Polygon reviewed Hogwarts Legacy but forgot to review the game.
The Original Review
“I genuinely wanted to like this game, and there were moments that enchanted me.”
Ah, Polygon. The publication that turned a game review into a confessional booth.
Let us examine what we have here: a review of a video game — a toy, if you will — that spends more paragraphs on the reviewer's personal moral framework than on the actual mechanics of play. Maddy Myers opens by telling us how conflicted she feels. She tells us again in the middle. She tells us a third time near the end. Mon Dieu, we have understood. You are conflicted.

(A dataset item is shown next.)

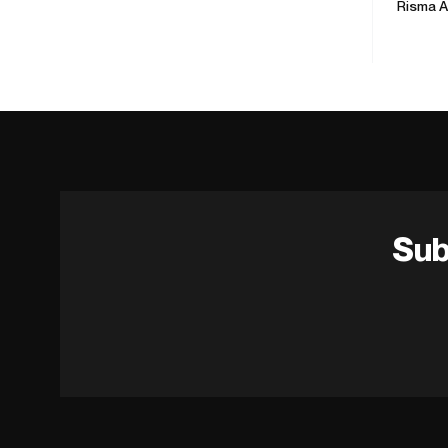
Risma A
Sub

The croissant has noted your anguish.
The review mentions combat exactly twice. The open world receives one paragraph. The RPG systems — the actual skeleton of the game — get fewer words than the author's feelings about engaging with the Harry Potter universe at all. This is not a review. This is a therapy session with a word count.

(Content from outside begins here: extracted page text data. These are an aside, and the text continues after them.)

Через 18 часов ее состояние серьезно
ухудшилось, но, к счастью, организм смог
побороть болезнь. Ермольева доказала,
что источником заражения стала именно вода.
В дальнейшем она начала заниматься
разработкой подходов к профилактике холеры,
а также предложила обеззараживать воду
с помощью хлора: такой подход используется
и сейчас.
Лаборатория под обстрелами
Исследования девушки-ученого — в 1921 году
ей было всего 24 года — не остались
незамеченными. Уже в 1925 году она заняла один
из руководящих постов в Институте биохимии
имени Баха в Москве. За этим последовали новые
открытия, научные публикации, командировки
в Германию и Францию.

Polygon chose not to score the game. A bold editorial decision that conveniently allows them to avoid the embarrassment of putting a number next to a game that would sell over 24 million copies and become the best-selling game of 2023. When the entire world votes with their wallets and you voted with your diary, perhaps it is time to reconsider what a 'review' is meant to accomplish.
The game itself? Irrelevant. We are here to review the review. And this review told us everything about the reviewer and almost nothing about the game. That is what we call in France: un blog post.
Polygon's Hogwarts Legacy coverage generated more articles about whether to cover the game than actual coverage of the game. They wrote think pieces about the think pieces. It was ouroboros journalism — the snake eating its own editorial calendar.
If I wanted to read about someone's internal struggle with consumer ethics, I would read Sartre. At least he had the decency not to call it a game review. This is not criticism, this is not journalism. This is a reviewer reviewing themselves. And for that, we give Polygon a generous 2 out of 10 — one point for honesty about the conflict, and one point for eventually pressing 'publish' at all.